A. A. Milne, in an introduction to a 1926 edition of Clovis, singled out "The Background" and "Mrs Packletide's Tiger" as the most successful stories, showing "in addition to his own shining qualities, a compactness and a finish which he did not always achieve." George James Spears, in his 1963 study The Satire of Saki, wrote that the Clovis stories were Munro's most characteristic, most frequently anthologized, and by far his best. "Nowhere else does his work evince the extraordinary play of mind that we find here. Nowhere else does he display such force, such mastery over his medium." Munro's biographer A. J. Langguth observed in 1981 that in The Chronicles of Clovis "He had reached that degree of proficiency where the humor came less from his jokes than from the precision of each sentence.

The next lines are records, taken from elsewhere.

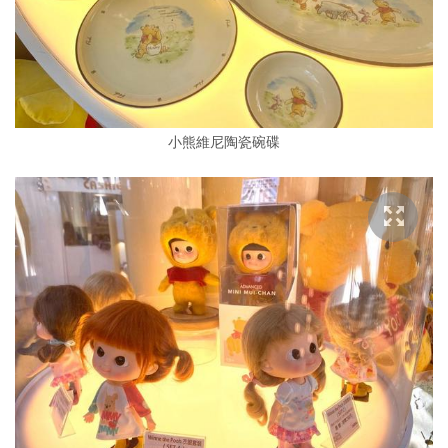
小熊維尼陶瓷碗碟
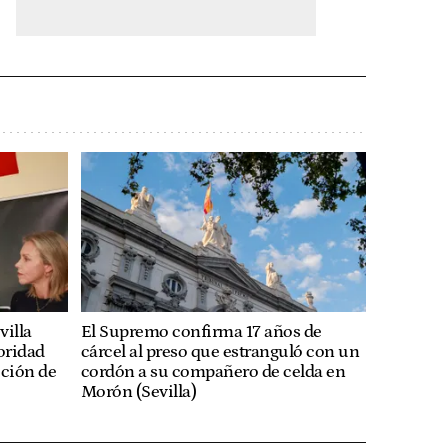
villa
El Supremo confirma 17 años de
ioridad
cárcel al preso que estranguló con un
cción de
cordón a su compañero de celda en
Morón (Sevilla)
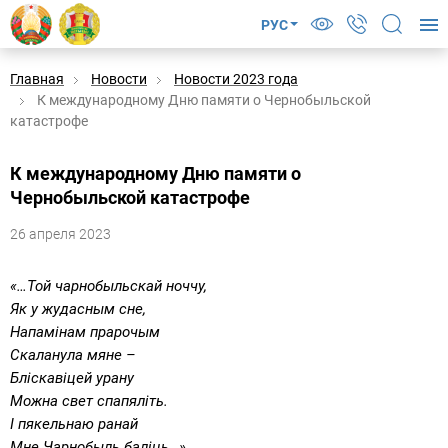
РУС
Главная
Новости
Новости 2023 года
К международному Дню памяти о Чернобыльской
катастрофе
К международному Дню памяти о
Чернобыльской катастрофе
26 апреля 2023
«…Той чарнобыльскай ноччу,
Як у жудасным сне,
Напамінам прарочым
Скаланула мяне –
Бліскавіцей урану
Можна свет спапяліть.
І пякельнаю ранай
Мне Чарнобыль баліць…»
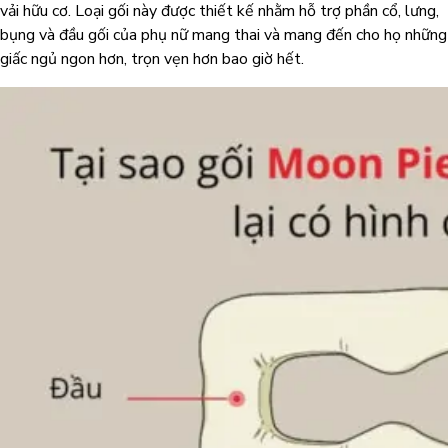
vải hữu cơ. Loại gối này được thiết kế nhằm hỗ trợ phần cổ, lưng,
bụng và đầu gối của phụ nữ mang thai và mang đến cho họ những
giấc ngủ ngon hơn, trọn vẹn hơn bao giờ hết.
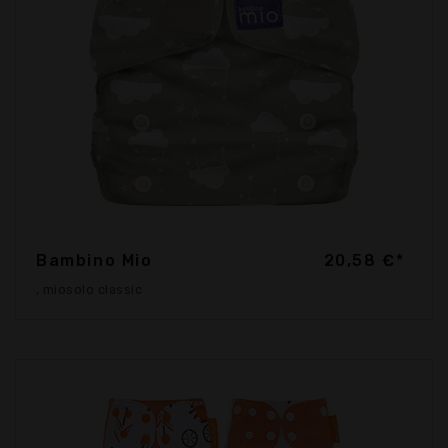
Bambino Mio
20,58 €*
, miosolo classic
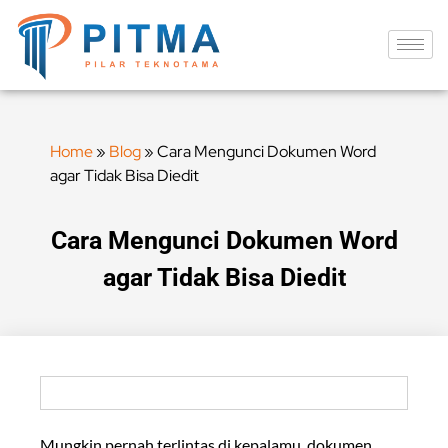
Home
»
Blog
»
Cara Mengunci Dokumen Word
agar Tidak Bisa Diedit
Cara Mengunci Dokumen Word
agar Tidak Bisa Diedit
Mungkin pernah terlintas di kepalamu, dokumen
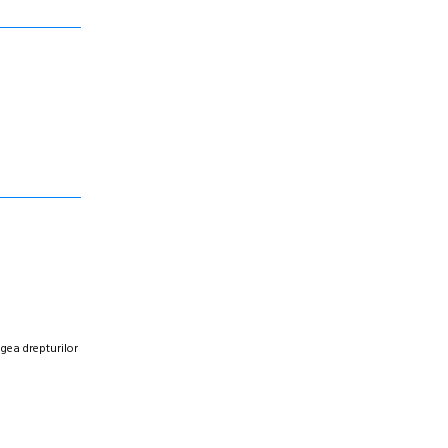
egea drepturilor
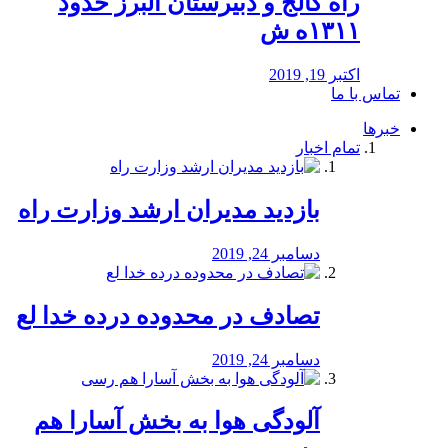
راه كالج و دبيرستان البرز حدود
۱۳۱۱ه ش
اکتبر 19, 2019
تماس با ما
خبرها
تمام اخبار
بازدید مدیران ارشد وزارت راه
دسامبر 24, 2019
تصادف در محدوده درده خدا لع
دسامبر 24, 2019
آلودگی هوا به بخش آسارا هم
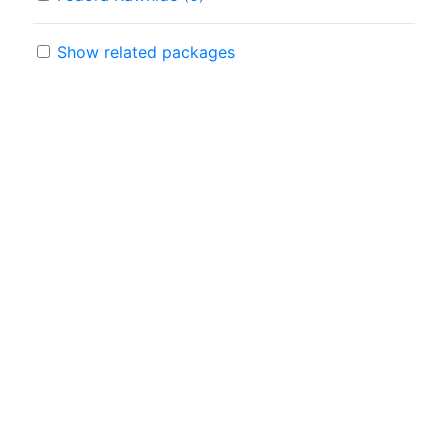
Show related packages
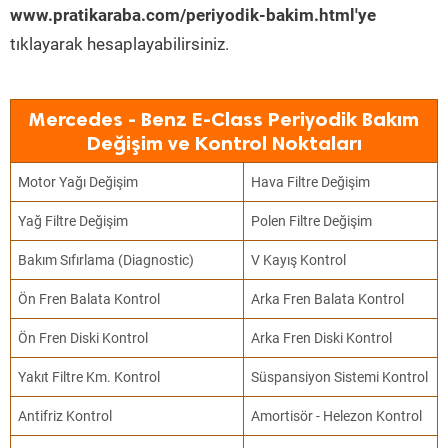
www.pratikaraba.com/periyodik-bakim.html'ye
tıklayarak hesaplayabilirsiniz.
Mercedes - Benz E-Class Periyodik Bakım
Değişim ve Kontrol Noktaları
Motor Yağı Değişim
Hava Filtre Değişim
Yağ Filtre Değişim
Polen Filtre Değişim
Bakım Sıfırlama (Diagnostic)
V Kayış Kontrol
Ön Fren Balata Kontrol
Arka Fren Balata Kontrol
Ön Fren Diski Kontrol
Arka Fren Diski Kontrol
Yakıt Filtre Km. Kontrol
Süspansiyon Sistemi Kontrol
Antifriz Kontrol
Amortisör - Helezon Kontrol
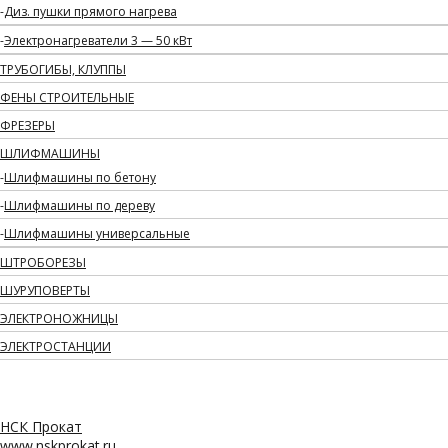
Диз. пушки прямого нагрева
Электронагреватели 3 — 50 кВт
ТРУБОГИБЫ, КЛУППЫ
ФЕНЫ СТРОИТЕЛЬНЫЕ
ФРЕЗЕРЫ
ШЛИФМАШИНЫ
Шлифмашины по бетону
Шлифмашины по дереву
Шлифмашины универсальные
ШТРОБОРЕЗЫ
ШУРУПОВЕРТЫ
ЭЛЕКТРОНОЖНИЦЫ
ЭЛЕКТРОСТАНЦИИ
НСК Прокат
www.nskprokat.ru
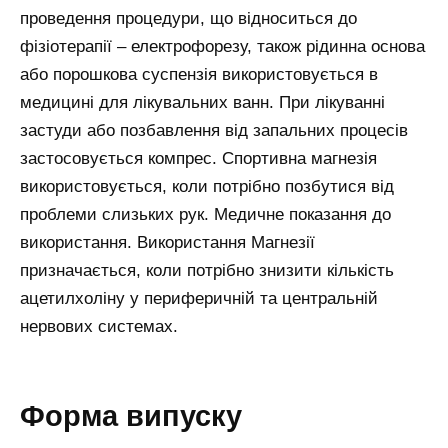
проведення процедури, що відноситься до
фізіотерапії – електрофорезу, також рідинна основа
або порошкова суспензія використовується в
медицині для лікувальних ванн. При лікуванні
застуди або позбавлення від запальних процесів
застосовується компрес. Спортивна магнезія
використовується, коли потрібно позбутися від
проблеми слизьких рук. Медичне показання до
використання. Використання Магнезії
призначається, коли потрібно знизити кількість
ацетилхоліну у периферичній та центральній
нервових системах.
Форма випуску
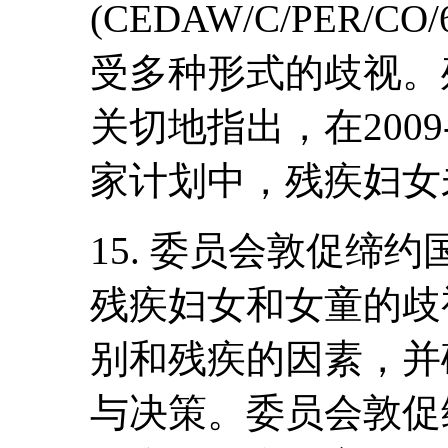
(CEDAW/C/PER
受多种形式的歧视。
关切地指出，在2009
家计划中，残疾妇女
15. 委员会敦促缔
残疾妇女和女童的歧
别和残疾的因素，并
与决策。委员会敦促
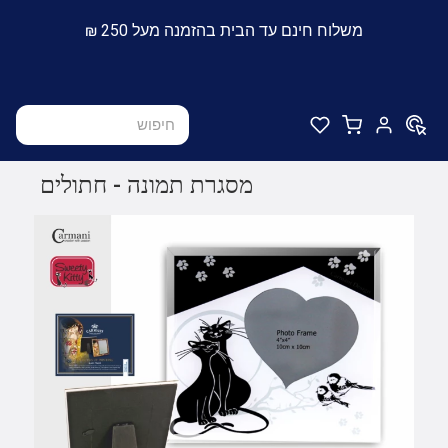
משלוח חינם עד הבית בהזמנה מעל 250 ₪
מסגרת תמונה - חתולים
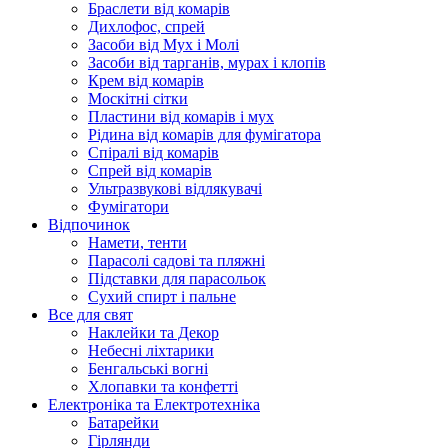
Браслети від комарів
Дихлофос, спрей
Засоби від Мух і Молі
Засоби від тарганів, мурах і клопів
Крем від комарів
Москітні сітки
Пластини від комарів і мух
Рідина від комарів для фумігатора
Спіралі від комарів
Спрей від комарів
Ультразвукові відлякувачі
Фумігатори
Відпочинок
Намети, тенти
Парасолі садові та пляжні
Підставки для парасольок
Сухий спирт і пальне
Все для свят
Наклейки та Декор
Небесні ліхтарики
Бенгальські вогні
Хлопавки та конфетті
Електроніка та Електротехніка
Батарейки
Гірлянди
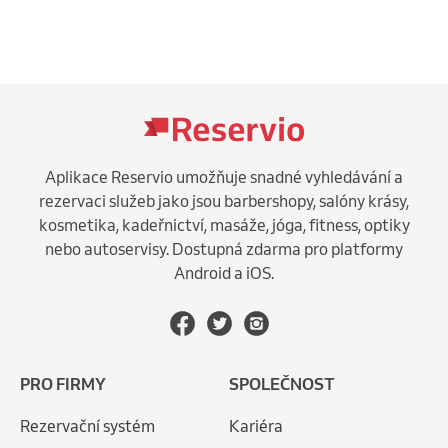
Aplikace Reservio umožňuje snadné vyhledávání a
rezervaci služeb jako jsou barbershopy, salóny krásy,
kosmetika, kadeřnictví, masáže, jóga, fitness, optiky
nebo autoservisy. Dostupná zdarma pro platformy
Android a iOS.
PRO FIRMY
SPOLEČNOST
Rezervační systém
Kariéra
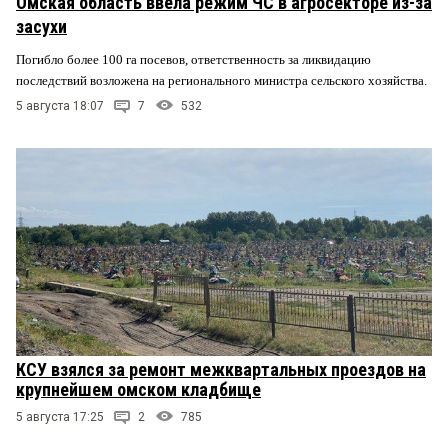
Омская область ввела режим ЧС в агросекторе из-за
засухи
Погибло более 100 га посевов, ответственность за ликвидацию
последствий возложена на регионального министра сельского хозяйства.
5 августа 18:07
7
532
КСУ взялся за ремонт межквартальных проездов на
крупнейшем омском кладбище
5 августа 17:25
2
785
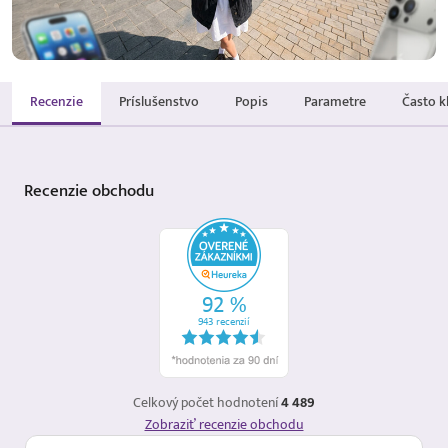
Recenzie
Príslušenstvo
Popis
Parametre
Často k
Recenzie
obchodu
Celkový počet hodnotení
4 489
Zobraziť recenzie obchodu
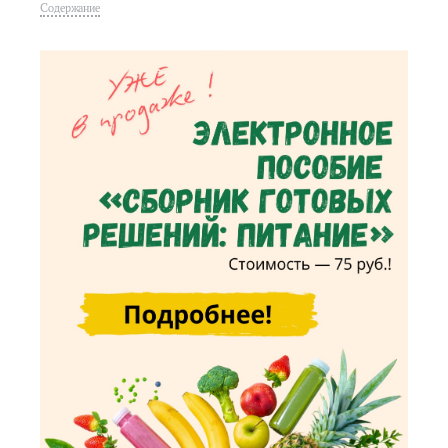
Содержание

The reader laughs with delight at the absolute rightness to his language." The Oxford Companion to Edwardian Fiction, while noting with regret Munro's "snobbish preoccupation with the upper crust of the upper crust", affirmed that his "accounts of country-house parties, tiger-shoots, anarchist outrages and magical transformations are so wonderfully sly and heartless that it is difficult to resist them for long." Auberon Waugh believed that The Chronicles of Clovis displayed Saki's talent and illustrated his High Camp style, seeing in it neither heartlessness nor snobbery, but rather Saki's "rage and indignation against humanity".